A comparison of kV and MV imaging in head and neck image guided radiotherapy

Radiation Oncology Queensland, 280 North St, Toowoomba 4350, Australia

Received 7 August 2008; received in revised form 3 August 2009; accepted 3 August 2009.

Abstract

Purpose

To compare and assess kV and MV imaging modalities and their role in image guided radiotherapy (IGRT) for head and neck cancer patients.

Method

Twelve patients receiving radical radiotherapy to the head and neck were analysed in this study. Six patients undertook MV daily online intervention and a further six patients undertook kV daily online intervention. Pre-intervention field placement data were collected from three separate observers' image match analysis for each patient. The radiotherapy collective involved in the daily online image match analysis formed the fourth observer in the study.
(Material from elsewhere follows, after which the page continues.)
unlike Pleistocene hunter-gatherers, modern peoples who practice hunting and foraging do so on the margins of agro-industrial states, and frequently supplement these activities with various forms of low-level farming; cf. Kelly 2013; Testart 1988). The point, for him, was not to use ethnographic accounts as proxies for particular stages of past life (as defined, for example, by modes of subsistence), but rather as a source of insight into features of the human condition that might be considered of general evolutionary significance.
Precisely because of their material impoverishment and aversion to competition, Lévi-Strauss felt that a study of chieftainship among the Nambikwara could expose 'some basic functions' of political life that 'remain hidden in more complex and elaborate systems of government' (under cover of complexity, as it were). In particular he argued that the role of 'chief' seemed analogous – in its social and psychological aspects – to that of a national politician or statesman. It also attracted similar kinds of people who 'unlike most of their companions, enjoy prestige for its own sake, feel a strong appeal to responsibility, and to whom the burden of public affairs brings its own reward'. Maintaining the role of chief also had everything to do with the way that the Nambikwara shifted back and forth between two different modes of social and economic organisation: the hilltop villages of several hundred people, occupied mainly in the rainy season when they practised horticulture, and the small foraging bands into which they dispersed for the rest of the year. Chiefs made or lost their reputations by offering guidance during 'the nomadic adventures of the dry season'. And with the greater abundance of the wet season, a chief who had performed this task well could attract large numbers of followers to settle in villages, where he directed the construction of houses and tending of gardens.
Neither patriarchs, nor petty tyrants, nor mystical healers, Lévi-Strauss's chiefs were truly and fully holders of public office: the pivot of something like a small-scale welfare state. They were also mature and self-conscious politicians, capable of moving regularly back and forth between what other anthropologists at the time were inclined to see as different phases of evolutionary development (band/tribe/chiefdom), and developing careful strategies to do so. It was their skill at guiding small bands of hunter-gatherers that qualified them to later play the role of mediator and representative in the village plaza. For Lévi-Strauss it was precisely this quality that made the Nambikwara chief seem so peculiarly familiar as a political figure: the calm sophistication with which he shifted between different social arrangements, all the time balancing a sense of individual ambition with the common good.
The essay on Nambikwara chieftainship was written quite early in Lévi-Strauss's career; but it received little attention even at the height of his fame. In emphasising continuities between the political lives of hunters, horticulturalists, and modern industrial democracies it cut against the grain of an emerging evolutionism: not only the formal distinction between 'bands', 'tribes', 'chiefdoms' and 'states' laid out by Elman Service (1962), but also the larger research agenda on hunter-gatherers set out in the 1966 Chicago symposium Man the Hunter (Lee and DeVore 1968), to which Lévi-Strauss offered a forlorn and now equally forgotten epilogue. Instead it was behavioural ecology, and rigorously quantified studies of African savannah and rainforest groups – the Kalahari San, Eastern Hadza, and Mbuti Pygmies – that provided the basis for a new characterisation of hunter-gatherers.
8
The primary end point was to establish the difference in inter- and intra-observer variance between kV and MV imaging modalities.

Results

The range of the standard deviations of systematic set-up error for MV imaging calculated was 1.47–2.33mm (MV) and 1.61–1.64mm (kV) for the right–left (RL), 2.10–2.17mm (MV) and 1.53–1.84mm (kV) for the cranio–caudal (CC) and 1.43–1.63mm (MV) and 1.02–1.11mm (kV) for the anterior–posterior (AP). The mean inter-observer variance was 0.21mm (MV) and 0.41mm (kV) for the RL, 0.53mm (MV) and 0.55mm (kV) for the CC and 0.23mm (MV) and 0.16mm (kV) for the AP direction. Intra-observer mean variance was in the order of 0.60mm (MV) and 0.16mm (kV) for the RL, 1.41mm (MV) and 0.05mm (kV) for the CC and 1.41mm (MV) and 0.08mm (kV) for the AP.

Discussion

The data in this study suggest both inter- and intra-observer consistency across kV and MV imaging modalities were comparable. However, it is felt that the improved clarity and quality of kV imaging allows all observers to analyse images in a consistent manner, identifying and acting on potential field placement moves.

Conclusion

The introduction of kV imaging has maintained the high levels of inter- and intra-observer consistency achieved with MV imaging. This in turn further enables positive verification outcomes and supports the implementation of potential reductions in action thresholds. The increased quality, clarity and field of view offered by kV imaging have established it as the method of choice for head and neck IGRT at Radiation Oncology Queensland.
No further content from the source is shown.